Role of compounding pharmacies in providing Low Dose Naltrexone
The FDA has not yet approved the use of low-dose naltrexone for any condition other than drug addiction, including opioid abuse and alcoholism. However, in lower doses, this medicine could benefit patients undergoing many complex medical conditions.
Because LDN is not approved by FDA for off-label treatments. The only way to take naltrexone in lower doses is by getting your prescription filled by a compounding pharmacy such as Harbor Compounding Pharmacy. Compounding pharmacies work uniquely from standard pharmacies. They develop or compound drugs intended to meet your particular needs.
For instance, if your doctor prescribed you 2mg of low-dose naltrexone. Services of a compounding pharmacy would be needed to create that particular dose of the medication, as naltrexone is usually available in 50 mg tablets only. Also, if you are incapable of taking tablets orally, different options may be provided to you.
Harbor Compounding Pharmacy
Will able to compound your LDN into eye drops, sublingual drops, topical lotions, creams, or even liquid dosage forms. The price can range, depending on the dosage form of your low-dose naltrexone. You can chat with your compounding pharmacist to decide which one form of administration suits you the best.

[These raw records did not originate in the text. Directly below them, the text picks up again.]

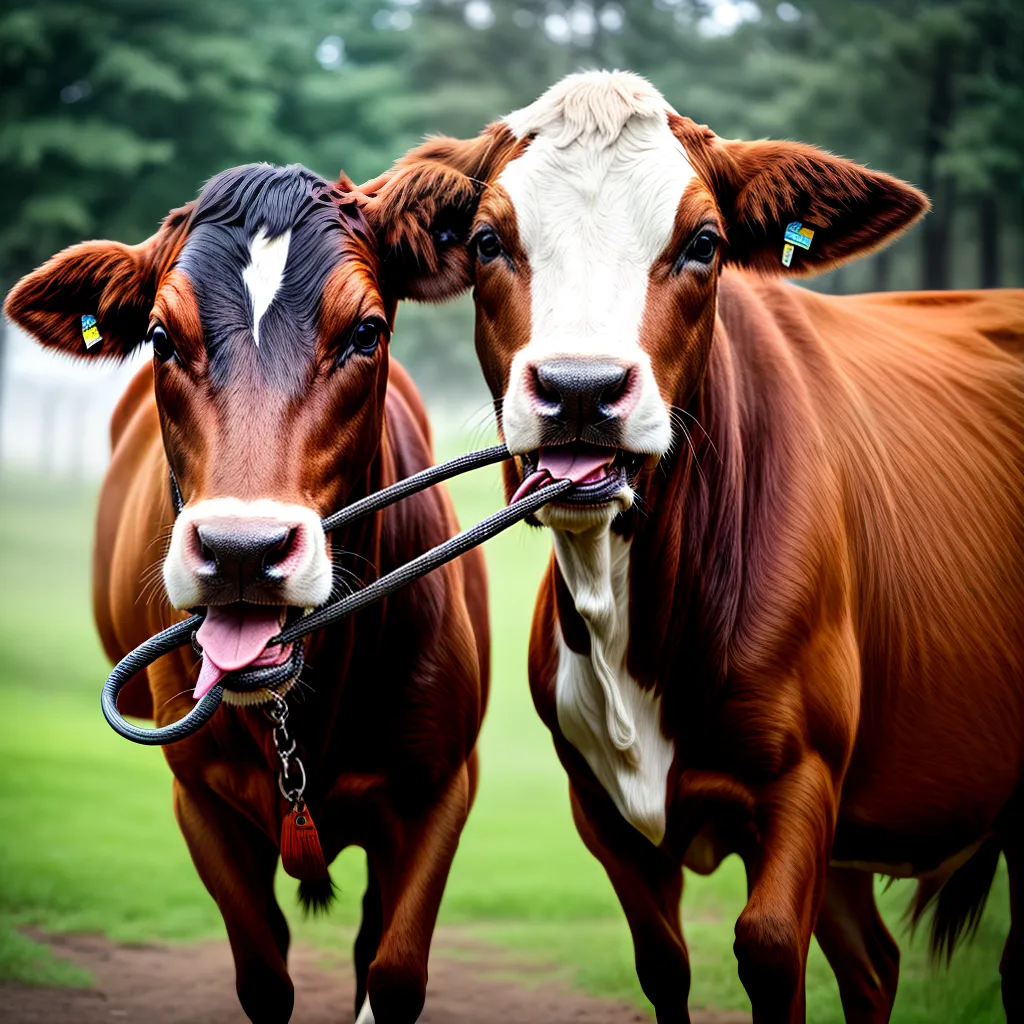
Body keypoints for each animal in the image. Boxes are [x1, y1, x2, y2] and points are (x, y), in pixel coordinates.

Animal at [4, 163, 490, 1024]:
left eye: (366, 332)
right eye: (161, 339)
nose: (241, 550)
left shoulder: (440, 787)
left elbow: (393, 973)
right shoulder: (199, 800)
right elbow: (263, 977)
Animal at [361, 71, 1024, 1022]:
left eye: (704, 243)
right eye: (487, 239)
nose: (581, 389)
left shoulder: (801, 783)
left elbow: (770, 951)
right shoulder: (603, 811)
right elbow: (664, 966)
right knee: (872, 963)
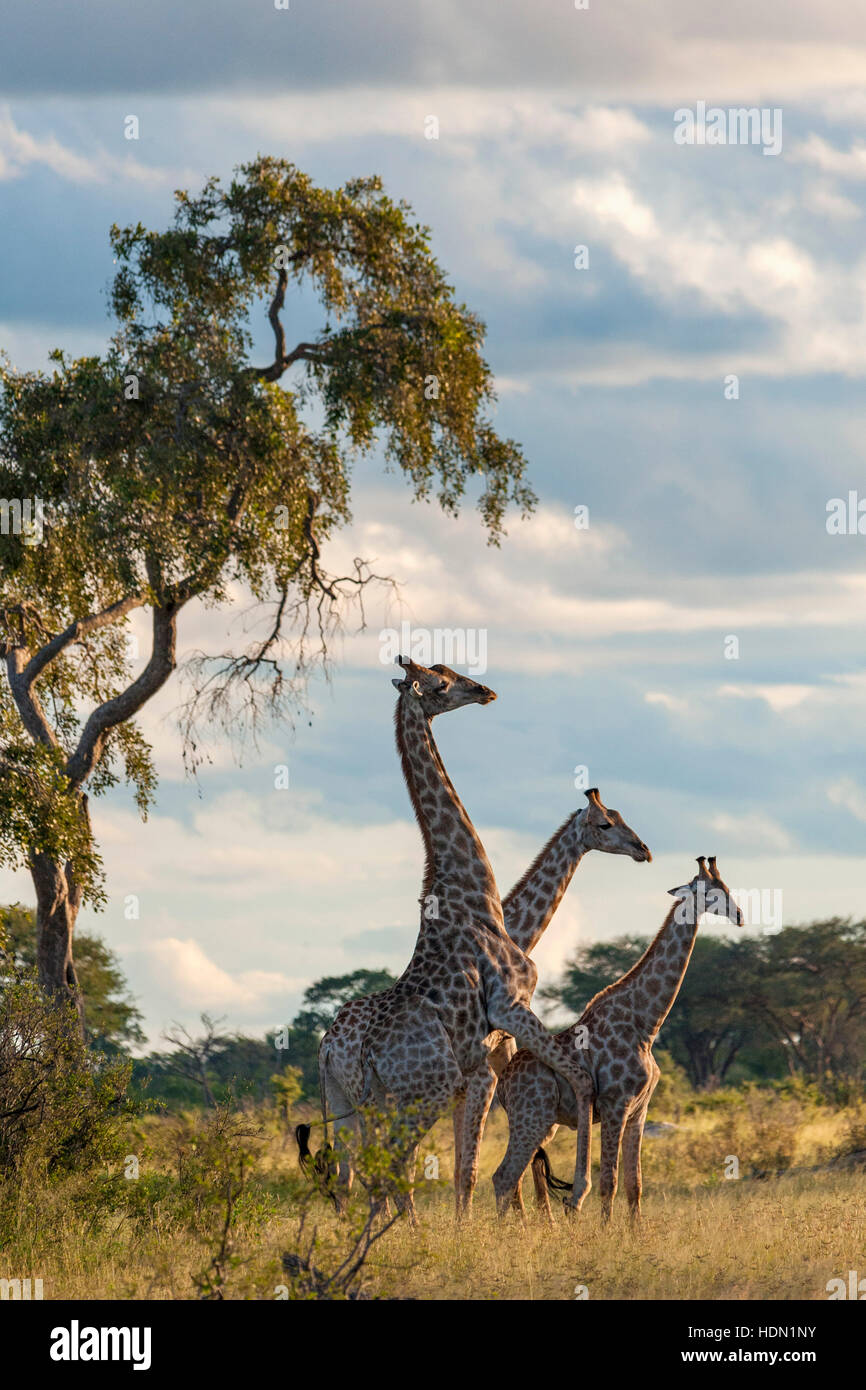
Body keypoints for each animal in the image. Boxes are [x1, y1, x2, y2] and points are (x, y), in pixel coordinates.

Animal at [494, 850, 745, 1223]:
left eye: (725, 886)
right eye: (709, 892)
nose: (740, 916)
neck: (646, 1023)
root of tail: (503, 1082)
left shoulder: (640, 1110)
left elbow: (634, 1184)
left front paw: (634, 1232)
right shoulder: (617, 1104)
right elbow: (609, 1181)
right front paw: (604, 1231)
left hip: (540, 1123)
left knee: (517, 1176)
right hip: (531, 1117)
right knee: (504, 1177)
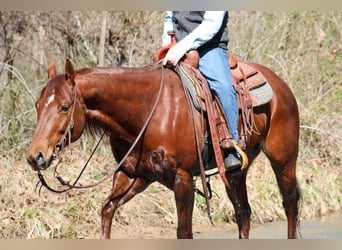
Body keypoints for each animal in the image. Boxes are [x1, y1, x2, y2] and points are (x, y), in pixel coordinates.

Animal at [26, 58, 300, 238]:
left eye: (64, 107)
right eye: (38, 105)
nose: (35, 156)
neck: (148, 112)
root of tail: (280, 84)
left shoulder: (183, 179)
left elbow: (184, 231)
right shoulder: (133, 175)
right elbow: (107, 211)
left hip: (283, 158)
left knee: (290, 203)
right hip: (235, 172)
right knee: (243, 213)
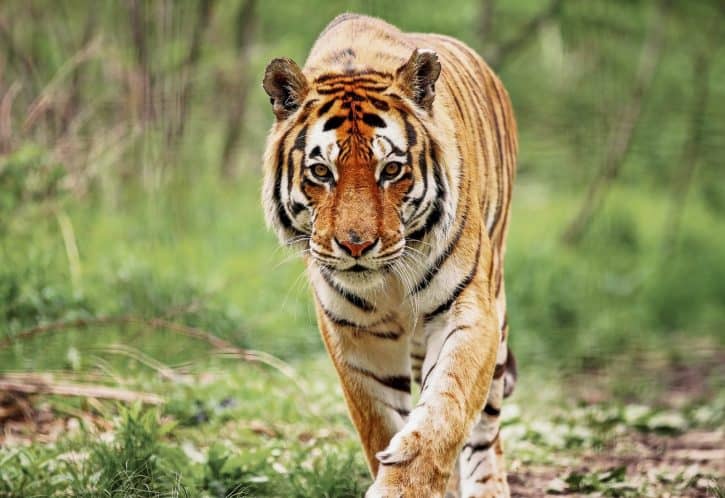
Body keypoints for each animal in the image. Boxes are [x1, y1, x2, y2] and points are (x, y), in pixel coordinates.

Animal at [261, 13, 517, 498]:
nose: (356, 245)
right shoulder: (356, 334)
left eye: (392, 169)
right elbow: (380, 423)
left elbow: (446, 405)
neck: (390, 281)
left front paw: (407, 481)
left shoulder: (467, 309)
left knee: (486, 432)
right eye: (321, 172)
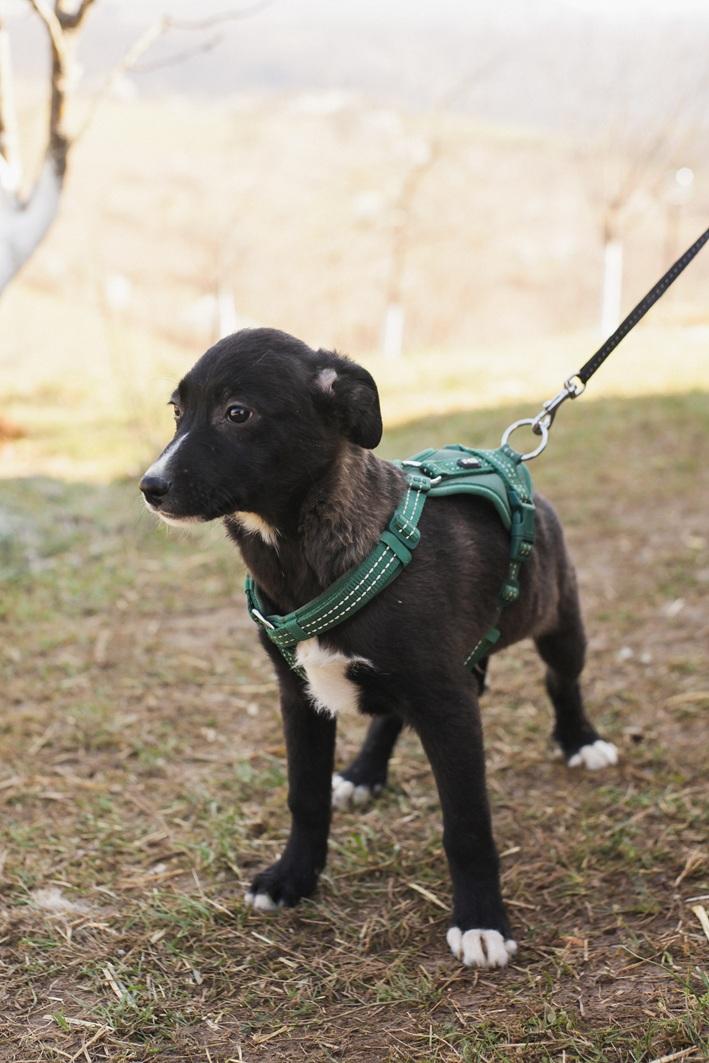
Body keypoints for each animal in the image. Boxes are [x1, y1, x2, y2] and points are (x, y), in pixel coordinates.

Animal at [139, 327, 618, 970]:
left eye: (237, 413)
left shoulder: (448, 704)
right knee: (389, 714)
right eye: (176, 412)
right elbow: (305, 796)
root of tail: (513, 461)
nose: (150, 487)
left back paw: (580, 739)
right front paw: (293, 877)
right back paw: (365, 773)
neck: (309, 552)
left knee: (561, 680)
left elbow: (467, 825)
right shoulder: (299, 695)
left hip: (559, 620)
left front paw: (481, 921)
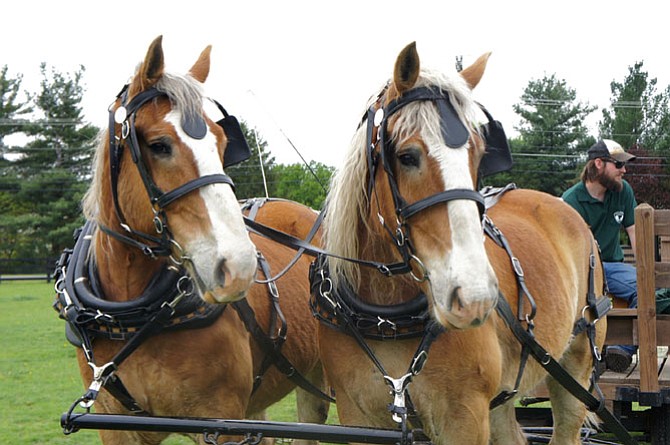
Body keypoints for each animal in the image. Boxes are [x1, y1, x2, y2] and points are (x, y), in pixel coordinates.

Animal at [69, 35, 328, 444]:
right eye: (159, 145)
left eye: (222, 143)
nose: (238, 265)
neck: (131, 318)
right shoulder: (118, 427)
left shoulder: (222, 423)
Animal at [318, 42, 612, 444]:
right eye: (407, 156)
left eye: (479, 153)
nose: (475, 298)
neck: (386, 317)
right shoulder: (358, 415)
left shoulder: (464, 415)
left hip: (575, 367)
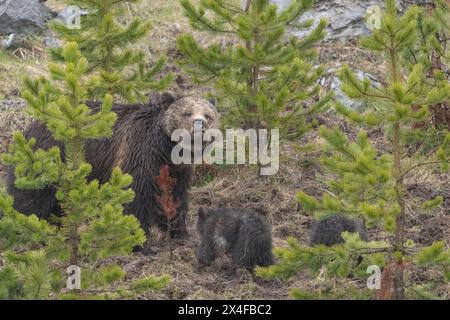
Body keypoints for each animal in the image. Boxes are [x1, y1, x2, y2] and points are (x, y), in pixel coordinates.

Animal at [5, 92, 220, 238]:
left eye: (208, 115)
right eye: (187, 113)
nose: (200, 124)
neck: (167, 149)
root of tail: (28, 127)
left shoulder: (177, 169)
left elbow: (174, 195)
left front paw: (179, 231)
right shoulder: (139, 152)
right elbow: (135, 193)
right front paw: (138, 238)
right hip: (46, 159)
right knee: (31, 198)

As stated, naltrexone in increased doses is categorized as an opioid receptor antagonist. Inhibits the receptors to prevent the effects of medicines like morphine. Higher doses of naltrexone also have been displayed to limit the endorphin release after physical activity. Contrasting to higher doses of naltrexone, Low Dose Naltrexone performs its action on β-endorphin receptors to excite the discharge of endorphins in the body.
Treating pain can be a complex trial but the patient can benefit from an option that involves. Consideration of both physiological and psychological features of a patient’s symptoms. Healthcare providers have various tools at their avail when confronting the challenge of pain management. Managing the symptoms of pain with LDN as a single option of therapy might not always work. But, if the patient’s health situation is very inflammatory (like rheumatoid arthritis) making use of LDN can be greatly helpful in itself.